RAGy: A simple RAG framework for Python

Mar 12, 2026

Motivation

RAG (Retrieval-Augmented Generation) is a powerful way to inject our own data to LLMs.

Think about this. OpenAI's latest model probably was not trained using your company's data. So, when you ask about "What does the company's operations manual say I must do in this situation?" you'll get a big "I don't know".

RAG is a method to ingest additional data into the LLM so the responses can be more relevant to our context as a company or individual.
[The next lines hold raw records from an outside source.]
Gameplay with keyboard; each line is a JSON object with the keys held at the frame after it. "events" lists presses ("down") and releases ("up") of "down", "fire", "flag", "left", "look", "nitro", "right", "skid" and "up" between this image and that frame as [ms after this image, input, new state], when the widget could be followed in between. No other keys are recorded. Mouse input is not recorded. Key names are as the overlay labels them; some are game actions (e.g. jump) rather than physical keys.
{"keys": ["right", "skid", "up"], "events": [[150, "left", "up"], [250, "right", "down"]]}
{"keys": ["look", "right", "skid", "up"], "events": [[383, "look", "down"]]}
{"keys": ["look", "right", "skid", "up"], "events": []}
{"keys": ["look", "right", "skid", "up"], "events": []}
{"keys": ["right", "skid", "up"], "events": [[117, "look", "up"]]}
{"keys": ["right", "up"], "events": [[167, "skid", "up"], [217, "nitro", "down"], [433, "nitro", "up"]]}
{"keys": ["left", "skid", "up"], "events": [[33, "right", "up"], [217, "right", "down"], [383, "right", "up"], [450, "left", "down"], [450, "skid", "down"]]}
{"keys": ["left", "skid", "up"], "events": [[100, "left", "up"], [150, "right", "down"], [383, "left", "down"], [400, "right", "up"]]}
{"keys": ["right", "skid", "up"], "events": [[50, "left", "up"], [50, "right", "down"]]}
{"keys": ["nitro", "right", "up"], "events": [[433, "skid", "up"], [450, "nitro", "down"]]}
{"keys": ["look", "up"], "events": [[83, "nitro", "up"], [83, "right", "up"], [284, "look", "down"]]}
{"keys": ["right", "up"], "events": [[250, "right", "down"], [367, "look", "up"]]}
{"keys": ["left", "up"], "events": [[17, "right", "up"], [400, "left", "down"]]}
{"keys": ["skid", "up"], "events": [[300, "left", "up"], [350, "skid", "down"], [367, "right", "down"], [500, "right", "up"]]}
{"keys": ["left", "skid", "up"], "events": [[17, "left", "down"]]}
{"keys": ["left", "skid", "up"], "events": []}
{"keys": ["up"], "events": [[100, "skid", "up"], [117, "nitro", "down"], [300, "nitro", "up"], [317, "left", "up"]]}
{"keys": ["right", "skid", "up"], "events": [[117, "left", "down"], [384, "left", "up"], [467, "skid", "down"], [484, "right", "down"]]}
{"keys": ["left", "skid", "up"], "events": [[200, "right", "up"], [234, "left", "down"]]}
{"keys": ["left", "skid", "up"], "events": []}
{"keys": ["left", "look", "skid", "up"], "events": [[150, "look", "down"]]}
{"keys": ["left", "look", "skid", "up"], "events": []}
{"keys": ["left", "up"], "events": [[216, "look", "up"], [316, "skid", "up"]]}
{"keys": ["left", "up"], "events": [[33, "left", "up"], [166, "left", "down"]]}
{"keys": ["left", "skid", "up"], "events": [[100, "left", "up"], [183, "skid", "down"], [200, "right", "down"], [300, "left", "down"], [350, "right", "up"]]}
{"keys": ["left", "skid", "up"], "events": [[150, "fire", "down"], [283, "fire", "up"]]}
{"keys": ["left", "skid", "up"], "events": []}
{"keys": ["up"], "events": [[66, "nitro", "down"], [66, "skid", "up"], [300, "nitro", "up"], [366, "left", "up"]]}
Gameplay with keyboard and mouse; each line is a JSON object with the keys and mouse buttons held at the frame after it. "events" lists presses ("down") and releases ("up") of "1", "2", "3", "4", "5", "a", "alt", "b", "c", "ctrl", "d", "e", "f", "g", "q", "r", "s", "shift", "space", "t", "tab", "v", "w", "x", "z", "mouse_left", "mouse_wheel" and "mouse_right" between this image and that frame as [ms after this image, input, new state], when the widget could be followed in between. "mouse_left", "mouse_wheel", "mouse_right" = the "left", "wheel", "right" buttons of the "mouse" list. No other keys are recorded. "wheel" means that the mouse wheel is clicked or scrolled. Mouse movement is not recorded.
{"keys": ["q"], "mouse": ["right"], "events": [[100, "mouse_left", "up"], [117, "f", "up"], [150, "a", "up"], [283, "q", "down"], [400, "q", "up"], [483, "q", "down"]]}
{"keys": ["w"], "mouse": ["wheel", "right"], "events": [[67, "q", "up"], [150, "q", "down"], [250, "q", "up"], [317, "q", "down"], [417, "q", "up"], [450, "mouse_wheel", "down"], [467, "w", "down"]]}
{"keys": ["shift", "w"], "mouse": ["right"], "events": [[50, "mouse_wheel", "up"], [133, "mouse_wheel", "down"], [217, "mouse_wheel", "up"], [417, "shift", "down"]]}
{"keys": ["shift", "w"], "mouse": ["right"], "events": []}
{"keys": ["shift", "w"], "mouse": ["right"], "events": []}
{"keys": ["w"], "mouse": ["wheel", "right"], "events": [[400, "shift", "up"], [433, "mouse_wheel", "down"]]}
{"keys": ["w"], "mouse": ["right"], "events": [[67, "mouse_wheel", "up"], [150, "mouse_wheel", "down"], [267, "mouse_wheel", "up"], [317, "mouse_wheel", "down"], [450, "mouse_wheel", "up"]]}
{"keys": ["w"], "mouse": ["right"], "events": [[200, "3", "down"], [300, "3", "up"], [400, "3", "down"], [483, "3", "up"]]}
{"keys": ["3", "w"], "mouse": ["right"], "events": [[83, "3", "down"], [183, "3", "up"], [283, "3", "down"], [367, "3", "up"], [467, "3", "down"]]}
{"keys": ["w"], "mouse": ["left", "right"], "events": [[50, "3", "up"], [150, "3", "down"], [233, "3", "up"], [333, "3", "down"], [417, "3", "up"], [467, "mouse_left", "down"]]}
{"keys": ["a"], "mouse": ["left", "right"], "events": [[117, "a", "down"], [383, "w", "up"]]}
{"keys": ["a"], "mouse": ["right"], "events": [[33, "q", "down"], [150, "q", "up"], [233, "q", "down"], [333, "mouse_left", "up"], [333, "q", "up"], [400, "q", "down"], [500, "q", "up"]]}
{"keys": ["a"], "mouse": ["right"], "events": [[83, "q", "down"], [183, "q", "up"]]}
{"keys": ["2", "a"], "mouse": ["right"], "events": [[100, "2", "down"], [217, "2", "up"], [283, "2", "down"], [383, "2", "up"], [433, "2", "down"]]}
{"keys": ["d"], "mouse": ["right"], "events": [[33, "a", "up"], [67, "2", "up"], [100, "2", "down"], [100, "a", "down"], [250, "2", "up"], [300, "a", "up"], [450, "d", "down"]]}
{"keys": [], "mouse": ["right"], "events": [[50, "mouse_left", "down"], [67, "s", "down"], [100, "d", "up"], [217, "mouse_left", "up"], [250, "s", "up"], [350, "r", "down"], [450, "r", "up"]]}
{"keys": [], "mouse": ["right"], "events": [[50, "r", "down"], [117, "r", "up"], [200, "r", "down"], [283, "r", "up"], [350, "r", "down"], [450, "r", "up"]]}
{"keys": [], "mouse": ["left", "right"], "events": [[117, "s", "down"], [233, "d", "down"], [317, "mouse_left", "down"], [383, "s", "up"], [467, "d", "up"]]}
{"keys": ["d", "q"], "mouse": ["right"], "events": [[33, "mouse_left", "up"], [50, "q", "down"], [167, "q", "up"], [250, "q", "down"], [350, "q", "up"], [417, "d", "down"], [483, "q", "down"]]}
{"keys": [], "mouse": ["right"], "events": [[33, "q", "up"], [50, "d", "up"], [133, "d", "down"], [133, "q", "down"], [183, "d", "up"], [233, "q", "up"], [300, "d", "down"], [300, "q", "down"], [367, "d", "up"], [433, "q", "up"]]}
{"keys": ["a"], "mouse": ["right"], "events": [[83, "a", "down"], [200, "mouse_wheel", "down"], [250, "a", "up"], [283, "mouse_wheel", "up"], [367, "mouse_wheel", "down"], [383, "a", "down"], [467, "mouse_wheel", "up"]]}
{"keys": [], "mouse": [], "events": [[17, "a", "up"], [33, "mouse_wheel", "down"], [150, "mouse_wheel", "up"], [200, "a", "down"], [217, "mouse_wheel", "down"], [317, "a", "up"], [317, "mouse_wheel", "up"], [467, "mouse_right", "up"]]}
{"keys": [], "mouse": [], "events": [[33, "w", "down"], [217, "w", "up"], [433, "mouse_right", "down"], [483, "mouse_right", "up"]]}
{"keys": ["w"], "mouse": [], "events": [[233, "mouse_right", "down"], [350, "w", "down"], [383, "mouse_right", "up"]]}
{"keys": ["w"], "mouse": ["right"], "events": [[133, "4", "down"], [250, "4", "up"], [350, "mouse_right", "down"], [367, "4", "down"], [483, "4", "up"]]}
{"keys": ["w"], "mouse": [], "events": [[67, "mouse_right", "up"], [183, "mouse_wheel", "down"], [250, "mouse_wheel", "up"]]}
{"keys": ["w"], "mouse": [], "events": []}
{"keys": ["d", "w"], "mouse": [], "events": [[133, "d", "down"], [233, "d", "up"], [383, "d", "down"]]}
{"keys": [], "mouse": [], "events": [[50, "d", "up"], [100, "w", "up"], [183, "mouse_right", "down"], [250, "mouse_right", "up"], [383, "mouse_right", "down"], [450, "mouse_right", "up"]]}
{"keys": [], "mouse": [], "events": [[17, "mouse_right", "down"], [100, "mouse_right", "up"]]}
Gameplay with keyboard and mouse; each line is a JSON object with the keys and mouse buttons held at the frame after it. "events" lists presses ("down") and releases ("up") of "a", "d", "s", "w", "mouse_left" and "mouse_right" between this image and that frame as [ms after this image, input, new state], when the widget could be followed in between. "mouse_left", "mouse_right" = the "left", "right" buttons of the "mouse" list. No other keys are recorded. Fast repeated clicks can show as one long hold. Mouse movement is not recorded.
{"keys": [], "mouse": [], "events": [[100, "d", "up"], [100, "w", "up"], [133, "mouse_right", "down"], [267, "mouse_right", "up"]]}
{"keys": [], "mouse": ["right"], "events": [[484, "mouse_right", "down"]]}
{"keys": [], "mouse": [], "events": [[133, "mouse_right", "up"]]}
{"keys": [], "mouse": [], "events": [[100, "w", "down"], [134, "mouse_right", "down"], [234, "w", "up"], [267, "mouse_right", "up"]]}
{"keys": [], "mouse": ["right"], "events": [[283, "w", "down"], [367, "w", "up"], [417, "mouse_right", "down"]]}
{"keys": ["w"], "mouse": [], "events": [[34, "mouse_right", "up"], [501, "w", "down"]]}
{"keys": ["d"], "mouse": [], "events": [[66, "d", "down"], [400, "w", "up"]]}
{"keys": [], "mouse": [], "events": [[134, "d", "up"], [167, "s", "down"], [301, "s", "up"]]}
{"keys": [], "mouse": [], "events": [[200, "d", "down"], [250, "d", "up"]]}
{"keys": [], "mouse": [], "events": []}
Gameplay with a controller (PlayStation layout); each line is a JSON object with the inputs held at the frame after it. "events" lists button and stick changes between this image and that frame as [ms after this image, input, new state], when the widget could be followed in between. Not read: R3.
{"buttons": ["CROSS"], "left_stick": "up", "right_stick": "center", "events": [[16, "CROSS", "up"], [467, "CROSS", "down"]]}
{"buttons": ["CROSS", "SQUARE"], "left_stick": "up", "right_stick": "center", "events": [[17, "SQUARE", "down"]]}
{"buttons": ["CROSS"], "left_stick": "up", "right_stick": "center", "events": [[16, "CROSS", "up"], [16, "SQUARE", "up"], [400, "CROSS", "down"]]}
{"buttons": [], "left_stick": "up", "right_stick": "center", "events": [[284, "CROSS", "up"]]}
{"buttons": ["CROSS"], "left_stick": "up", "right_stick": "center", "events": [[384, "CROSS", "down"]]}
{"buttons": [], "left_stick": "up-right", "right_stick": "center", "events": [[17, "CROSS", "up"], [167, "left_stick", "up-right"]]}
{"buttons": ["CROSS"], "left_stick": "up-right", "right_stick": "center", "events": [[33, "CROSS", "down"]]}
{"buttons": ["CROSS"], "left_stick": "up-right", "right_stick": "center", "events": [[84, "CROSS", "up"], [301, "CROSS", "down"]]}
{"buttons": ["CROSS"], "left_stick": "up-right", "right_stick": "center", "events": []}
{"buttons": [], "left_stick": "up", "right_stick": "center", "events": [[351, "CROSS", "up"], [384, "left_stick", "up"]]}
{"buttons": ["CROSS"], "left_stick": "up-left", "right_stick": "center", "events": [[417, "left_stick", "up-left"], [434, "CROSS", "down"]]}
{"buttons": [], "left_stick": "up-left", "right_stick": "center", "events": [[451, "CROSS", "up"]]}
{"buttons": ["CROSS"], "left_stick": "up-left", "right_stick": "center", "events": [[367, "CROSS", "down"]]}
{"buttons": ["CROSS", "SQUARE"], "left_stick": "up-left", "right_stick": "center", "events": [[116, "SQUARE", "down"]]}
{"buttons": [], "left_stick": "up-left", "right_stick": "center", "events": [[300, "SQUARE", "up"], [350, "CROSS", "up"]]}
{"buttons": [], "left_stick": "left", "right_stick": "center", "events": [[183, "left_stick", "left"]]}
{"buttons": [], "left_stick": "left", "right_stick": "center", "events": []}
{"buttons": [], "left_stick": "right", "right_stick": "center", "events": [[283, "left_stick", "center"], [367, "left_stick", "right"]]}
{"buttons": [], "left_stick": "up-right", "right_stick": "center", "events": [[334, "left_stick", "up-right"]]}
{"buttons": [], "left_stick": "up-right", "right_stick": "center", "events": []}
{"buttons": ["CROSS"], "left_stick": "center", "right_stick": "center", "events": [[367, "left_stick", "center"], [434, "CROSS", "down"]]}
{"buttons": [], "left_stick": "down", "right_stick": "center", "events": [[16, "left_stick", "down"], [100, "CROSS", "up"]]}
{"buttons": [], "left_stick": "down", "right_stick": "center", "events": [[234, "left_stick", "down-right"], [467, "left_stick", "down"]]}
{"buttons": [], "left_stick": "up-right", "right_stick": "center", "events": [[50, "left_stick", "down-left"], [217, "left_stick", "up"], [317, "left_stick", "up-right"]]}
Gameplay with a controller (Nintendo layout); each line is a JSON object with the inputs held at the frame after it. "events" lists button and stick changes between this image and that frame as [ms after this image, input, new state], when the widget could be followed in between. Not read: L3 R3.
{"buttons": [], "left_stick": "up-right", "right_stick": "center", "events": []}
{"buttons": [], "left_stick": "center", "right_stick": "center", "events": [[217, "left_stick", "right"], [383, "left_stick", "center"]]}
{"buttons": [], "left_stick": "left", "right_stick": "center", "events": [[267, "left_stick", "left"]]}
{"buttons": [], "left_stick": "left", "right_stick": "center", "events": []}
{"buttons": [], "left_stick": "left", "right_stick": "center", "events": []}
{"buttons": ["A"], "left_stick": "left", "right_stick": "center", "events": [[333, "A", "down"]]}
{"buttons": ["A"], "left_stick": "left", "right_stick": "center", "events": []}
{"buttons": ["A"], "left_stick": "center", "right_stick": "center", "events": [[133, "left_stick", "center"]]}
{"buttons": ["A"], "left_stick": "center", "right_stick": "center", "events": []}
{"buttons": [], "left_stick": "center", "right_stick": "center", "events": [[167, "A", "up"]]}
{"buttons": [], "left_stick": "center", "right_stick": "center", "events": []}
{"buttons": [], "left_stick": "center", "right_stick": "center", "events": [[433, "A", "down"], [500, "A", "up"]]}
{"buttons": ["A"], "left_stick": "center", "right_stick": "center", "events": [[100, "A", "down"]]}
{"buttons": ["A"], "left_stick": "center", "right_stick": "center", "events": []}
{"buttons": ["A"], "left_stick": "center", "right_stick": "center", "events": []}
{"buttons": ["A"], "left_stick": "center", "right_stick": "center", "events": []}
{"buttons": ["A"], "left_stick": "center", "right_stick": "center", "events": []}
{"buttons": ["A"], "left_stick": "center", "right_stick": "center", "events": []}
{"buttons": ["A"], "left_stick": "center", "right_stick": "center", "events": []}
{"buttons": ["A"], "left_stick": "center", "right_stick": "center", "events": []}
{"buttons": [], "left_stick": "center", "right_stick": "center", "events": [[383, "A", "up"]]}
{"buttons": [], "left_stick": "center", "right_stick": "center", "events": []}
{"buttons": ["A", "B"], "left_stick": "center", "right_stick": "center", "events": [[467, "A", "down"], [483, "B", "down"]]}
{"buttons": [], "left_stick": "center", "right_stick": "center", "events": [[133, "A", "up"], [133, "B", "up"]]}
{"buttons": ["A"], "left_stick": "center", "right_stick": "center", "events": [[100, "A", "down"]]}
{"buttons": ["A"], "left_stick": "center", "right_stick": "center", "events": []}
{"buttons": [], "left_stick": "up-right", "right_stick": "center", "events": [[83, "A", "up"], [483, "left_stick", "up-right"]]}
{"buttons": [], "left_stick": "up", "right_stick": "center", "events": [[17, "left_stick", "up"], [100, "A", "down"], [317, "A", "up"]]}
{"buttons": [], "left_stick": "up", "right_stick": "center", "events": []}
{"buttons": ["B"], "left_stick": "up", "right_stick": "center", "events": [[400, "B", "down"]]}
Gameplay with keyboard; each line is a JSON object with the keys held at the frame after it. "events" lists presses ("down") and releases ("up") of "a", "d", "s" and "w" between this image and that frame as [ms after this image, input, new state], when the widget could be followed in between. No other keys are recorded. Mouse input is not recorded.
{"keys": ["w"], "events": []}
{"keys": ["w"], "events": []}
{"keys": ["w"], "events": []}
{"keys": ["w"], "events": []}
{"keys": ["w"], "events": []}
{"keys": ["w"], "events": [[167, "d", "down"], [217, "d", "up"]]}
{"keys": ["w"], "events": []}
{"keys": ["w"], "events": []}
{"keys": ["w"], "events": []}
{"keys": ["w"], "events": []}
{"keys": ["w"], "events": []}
But RAG is not too easy. To implement a good RAG system you must consider:

  • Embeddings
  • Chunking
  • Overlapping
  • Vector databases
  • Raw document source
  • Caching embeddings to reduce $$$

And many more things.

That's why I built RAGy.

RAGy in action

RAGy is a simple RAG framework for Python. So simple that you can implement your own RAG in ~30 lines of code.

Don't believe me? Let's check it.

First, you need to install it to your Python project.

pip install ragy

Then, you can use it.

from ragy.rag import RAG
from ragy.reasoning import OpenAIEmbeddingModel, OpenAIGPTEngine
from ragy.rawdoc import DirectoryRawDocumentRetriever
from ragy.vector import ChromaVectorStore

# Create a RAG interface with the necessary components
system_prompt = """You are a helpful assistant that provides accurate and concise answers to user queries based on the retrieved documents."""

embedding_model = OpenAIEmbeddingModel(model='text-embedding-3-small')
raw_document_retriever = DirectoryRawDocumentRetriever(dir='./docs')
vector_store = ChromaVectorStore(path="./chroma", collection_name='my_collection')
ai_engine = OpenAIGPTEngine(model='gpt-5.2')

rag = RAG(
    system_prompt=system_prompt,
    embedding_model=embedding_model,
    raw_document_retriever=raw_document_retriever,
    vector_store=vector_store,
    ai_engine=ai_engine
)

# Use the RAG interface to ingest documents into the vector store
rag.ingest(chunk_size=512, chunk_overlap=128)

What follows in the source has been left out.